--- begin Text shown ---
Q200 Chairman: Thank you very much
indeed. We will certainly want to come back to some of the issues
which were initiated during the Portuguese Presidency and which
we find of very great importance, particularly the case studies
which you are now undertaking and the way forward you are working
on fragile states because that element is clearly one of the important
issues within the development of the Security Strategy. The original
Strategy was developed by the Council and we wonder how far it
really is an instrument for the Council or how far it is an instrument
which influences the whole of the external actions of the Union,
including those which come as direct responsibility of the Commission.
In particular, given that your Directorate-General does carry
out policy planning and draw up Country Strategy Papers, how far
are they seen within the context of the wider Security Strategy?
Mr Popowski: We very much hope that the
European Security Strategy is not only a Council instrument. The
Commission was involved in the elaboration of the original ESS
in 2003 and now we are closely associated with the process as
mandated by the European Council last year. Indeed, if we want
to be serious about an update of the European Security Strategy
we need to follow a comprehensive approach to security which goes
beyond the classical pillar structure of the European Union. We
really cannot act as if we are living in different worlds. From
our particular point of view, the Directorate-General for Development,
the most important issue is the link between security and development
which was captured in the original version, the 2003 Security
Strategy, and I have been using that very extensivelythat
is the originalstating that development is a precondition
for security. We would like to go a little further down the road
and elaborate on the concept that we need sustainable development
in order for security to be sustainable. Of course, security considerations
are being taken into account when we elaborate Country Strategy
Papers, for example. We do it in different ways. I can only quote
one important policy of ours, which is the Policy Coherence for
Development, a concept which was developed in 2006. The main rationale
of the Policy Coherence for Development is to make sure whatever
we do in different policy areas of the European Union, it does
not undermine the development goals as defined, for example, by
the United Nations in the MDGs. That applies to security as well.
--- end Text shown ---
--- begin Listed entries ---
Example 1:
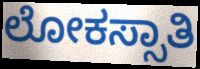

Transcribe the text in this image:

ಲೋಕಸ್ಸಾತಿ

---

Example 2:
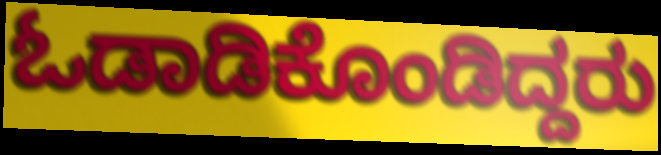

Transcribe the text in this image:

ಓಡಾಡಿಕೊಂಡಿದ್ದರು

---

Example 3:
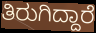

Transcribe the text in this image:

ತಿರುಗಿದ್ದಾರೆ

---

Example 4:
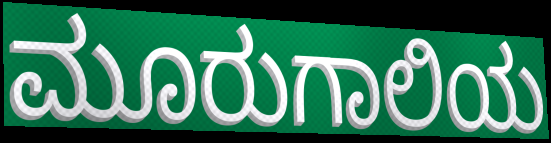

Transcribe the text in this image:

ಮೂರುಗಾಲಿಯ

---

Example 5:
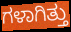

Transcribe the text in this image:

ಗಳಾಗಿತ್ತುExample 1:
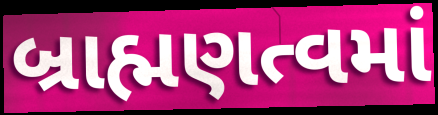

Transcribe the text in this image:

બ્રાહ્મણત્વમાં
--- end Listed entries ---
--- begin Listed entries ---
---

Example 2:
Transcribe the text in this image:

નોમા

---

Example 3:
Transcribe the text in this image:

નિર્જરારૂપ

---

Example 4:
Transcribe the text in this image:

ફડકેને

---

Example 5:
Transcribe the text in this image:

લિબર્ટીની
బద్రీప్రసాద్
--- end Listed entries ---
◆ Directions ◆
a) According to the transcript, in what year was the Policy Coherence for Development concept developed?
b) Copy word for word the part of the transcript between "In particular, given" and "wider Security Strategy?", inclusive.

◆ Task-by-task answers ◆
a) 2006

b)
In particular, given that your Directorate-General does carry
out policy planning and draw up Country Strategy Papers, how far
are they seen within the context of the wider Security Strategy?